**ASSIGNED TASK:**
Put every line of the rows below into a numbered list, skipping blank lines. Leave the pictures out.

━━━ PROVIDED ENTRIES

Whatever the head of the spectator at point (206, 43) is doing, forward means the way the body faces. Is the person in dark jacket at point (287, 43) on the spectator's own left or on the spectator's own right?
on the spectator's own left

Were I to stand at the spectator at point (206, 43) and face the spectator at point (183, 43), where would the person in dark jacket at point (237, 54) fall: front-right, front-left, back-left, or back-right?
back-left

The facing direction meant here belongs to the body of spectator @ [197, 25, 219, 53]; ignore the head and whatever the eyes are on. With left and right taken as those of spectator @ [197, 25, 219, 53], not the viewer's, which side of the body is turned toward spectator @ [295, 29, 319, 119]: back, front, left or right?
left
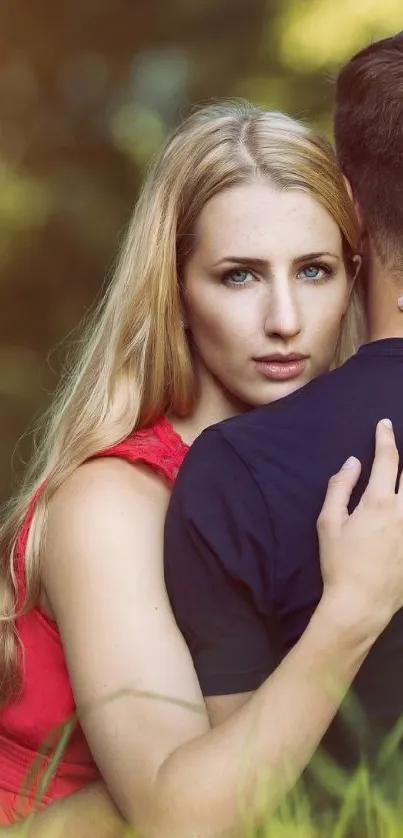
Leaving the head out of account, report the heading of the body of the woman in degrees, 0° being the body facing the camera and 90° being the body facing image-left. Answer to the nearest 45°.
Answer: approximately 315°

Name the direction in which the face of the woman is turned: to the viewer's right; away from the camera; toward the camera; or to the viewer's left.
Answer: toward the camera
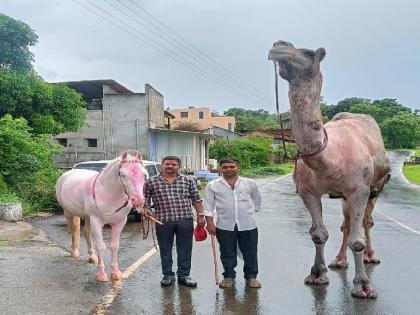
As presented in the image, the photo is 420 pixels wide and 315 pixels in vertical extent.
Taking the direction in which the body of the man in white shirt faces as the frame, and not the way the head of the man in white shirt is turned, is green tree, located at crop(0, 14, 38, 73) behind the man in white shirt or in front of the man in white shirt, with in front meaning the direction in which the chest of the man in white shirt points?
behind

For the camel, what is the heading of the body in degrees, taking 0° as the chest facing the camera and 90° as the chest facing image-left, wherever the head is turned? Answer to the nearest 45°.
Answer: approximately 45°

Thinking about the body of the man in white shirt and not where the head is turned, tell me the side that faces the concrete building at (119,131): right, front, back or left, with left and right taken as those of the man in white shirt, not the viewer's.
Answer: back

━━━━━━

**ANSWER FOR THE TASK:**
1. Whatever the head of the spectator at point (206, 43) is doing, forward means the way the body faces. Is the person in dark jacket at point (287, 43) on the spectator's own left or on the spectator's own right?
2. on the spectator's own left
3. Were I to stand at the spectator at point (206, 43) and face the spectator at point (183, 43), where would the person in dark jacket at point (237, 54) fall: front-right, front-left, back-left, or back-right?
4. back-left
5. The facing direction meant here belongs to the body of spectator @ [197, 25, 219, 53]; ignore the head and whatever the eyes are on. With left and right taken as those of spectator @ [197, 25, 219, 53], not the viewer's, which side of the body is turned toward spectator @ [295, 29, 319, 119]: back, front, left or right?
6. left
7. Leaving the head out of account, report the heading of the body of the woman in degrees, 0° being the body facing the camera and 90° being the body facing image-left. Answer to the nearest 45°.
8. Answer: approximately 315°
9. Name the direction in which the face of the woman is turned: to the viewer's right; away from the camera; toward the camera; or to the viewer's left.
10. Answer: toward the camera
11. As presented in the image, the photo is 420 pixels wide and 315 pixels in vertical extent.
12. Taking the direction in which the body of the man in white shirt faces as the frame, and not the way the head of the man in white shirt is turned, is green tree, located at crop(0, 14, 38, 73) behind the man in white shirt or in front of the man in white shirt, with in front meaning the direction in which the chest of the man in white shirt points?
13. behind
14. For the camel, what is the heading of the body in degrees, taking 0° as the chest facing the camera and 90° as the chest facing image-left, wherever the head is turned? Answer to the nearest 45°.
15. Answer: approximately 45°
16. Thinking about the body of the man in white shirt and not where the head is turned, tell me the side that faces the concrete building at (119,131): right, front, back or left, with left and right taken as those of the man in white shirt, not the viewer's.
17. Answer: back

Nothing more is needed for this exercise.